The factories now are data centers. The production line is GPU clusters. The arsenal is an API endpoint.
Hands on Their Holsters
Mao Zedong wrote that “every Communist must grasp the truth: political power grows out of the barrel of a gun.” He wasn’t being metaphorical. The line came from Problems of War and Strategy, delivered in 1938, at a moment when the question of who controlled the means of force was indistinguishable from the question of who would govern.
The barrel has changed. Swap guns for GPU clusters and the logic holds. The means of production aren’t steel mills anymore — they’re data centers drawing hundreds of megawatts and inference endpoints serving billions of requests. Whoever controls the compute controls the ceiling of what any nation can automate, surveil, or defend.
The US has the GPUs, the cloud platforms, the foundation models, and — until recently — the safety researchers who were supposed to ensure those models didn’t eat the world. What it’s building now is the argument that these assets are sovereign infrastructure deserving of sovereign protection. Anthropic’s distillation disclosure isn’t just a terms-of-service complaint. It’s a filing in the court of national security.
Everyone sees this. Europe, China, Russia, India, the UAE — everyone. The scramble isn’t about who builds the best model. It’s about who controls the territory the models run on. The silicon. The power. The data. The guardrails.

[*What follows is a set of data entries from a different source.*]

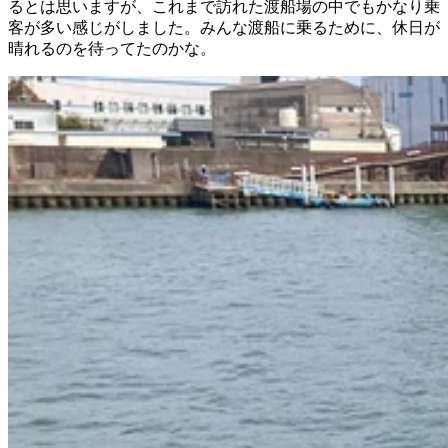
るとは思いますが、これまで訪れた渡船場の中でもかなり乗
客が多い感じがしました。みんな渡船に乗るために、休日が
晴れるのを待ってたのかな。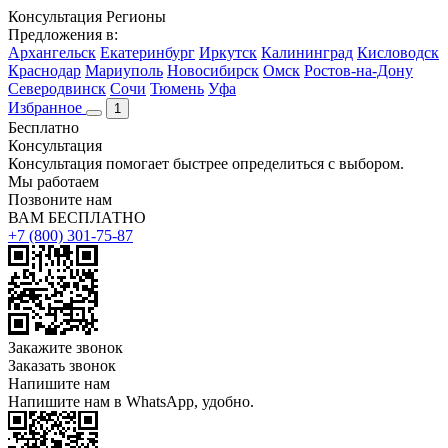
Консультация
Регионы
Предложения в:
Архангельск
Екатеринбург
Иркутск
Калининград
Кисловодск
Краснодар
Мариуполь
Новосибирск
Омск
Ростов-на-Дону
Северодвинск
Сочи
Тюмень
Уфа
Избранное
1
Бесплатно
Консультация
Консультация помогает быстрее определиться с выбором.
Мы работаем
Позвоните нам
ВАМ БЕСПЛАТНО
+7 (800) 301-75-87
Закажите звонок
Заказать звонок
Напишите нам
Напишите нам в WhatsApp, удобно.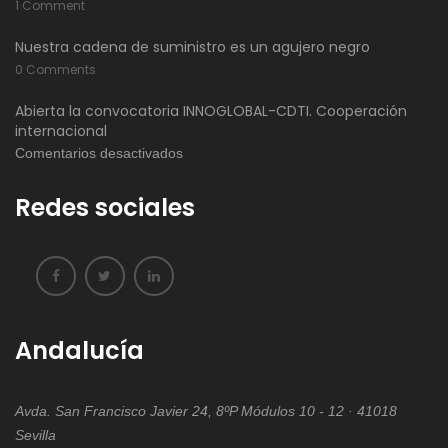
1 Comment
Nuestra cadena de suministro es un agujero negro
0 Comments
Abierta la convocatoria INNOGLOBAL-CDTI. Cooperación
internacional
en
Comentarios desactivados
Abierta
Redes sociales
la
convocatoria
INNOGLOBAL-
CDTI.
Cooperación
internacional
Andalucía
Avda. San Francisco Javier 24, 8ºP Módulos 10 - 12 · 41018
Sevilla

Hollywood has been projecting this for a decade — half the Bond films and three-quarters of the Marvel universe told us the next battlefield is digital. Everyone nodded along. Now the players have their hands on their holsters, and suddenly it’s not fiction anymore.
The question I asked in that Brazilian conference room fifteen years ago hasn’t changed. The Kaspersky-versus-Symantec debate was the same debate wearing different clothes. The technology evolves. The vendors rotate. The flags on the server racks change.

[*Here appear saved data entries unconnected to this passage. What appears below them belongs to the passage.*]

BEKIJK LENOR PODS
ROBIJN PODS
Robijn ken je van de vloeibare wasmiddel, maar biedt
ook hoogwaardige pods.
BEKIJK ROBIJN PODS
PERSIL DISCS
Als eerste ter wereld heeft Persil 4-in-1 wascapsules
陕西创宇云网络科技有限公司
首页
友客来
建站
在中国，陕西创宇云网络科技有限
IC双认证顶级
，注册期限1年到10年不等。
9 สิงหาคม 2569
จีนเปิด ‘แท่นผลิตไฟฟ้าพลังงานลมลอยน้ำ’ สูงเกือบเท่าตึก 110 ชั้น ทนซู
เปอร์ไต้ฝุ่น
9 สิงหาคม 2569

But the question underneath — who do you want watching? — that one is permanent.
The only honest answer has always been: build your own. Control your inventory. Reduce your dependency on any single foreign supplier for short and medium-term operations. I did exactly that on a sovereign cloud project years ago, and the results were counterintuitive to everyone except the people running the infrastructure: security levels went up, operational costs went down, and the proof accumulated over years, not quarters.
Sovereignty isn’t a policy paper. It isn’t an act of parliament. It isn’t a press release timed to a news cycle.
It’s an inventory you control, a supply chain you can see end to end, and the operational discipline to maintain both when the ground shifts.
Everything else is theater.
Stefano Schotten is a Principal Infrastructure Architect and the founder of URE. The opinions expressed in this article are solely those of the author. Neither the author nor URE has any commercial, employment, or advisory relationship with Anthropic, OpenAI, NVIDIA, DeepSeek, or any other AI company referenced in this piece. All claims attributed to specific companies are sourced from their official public statements.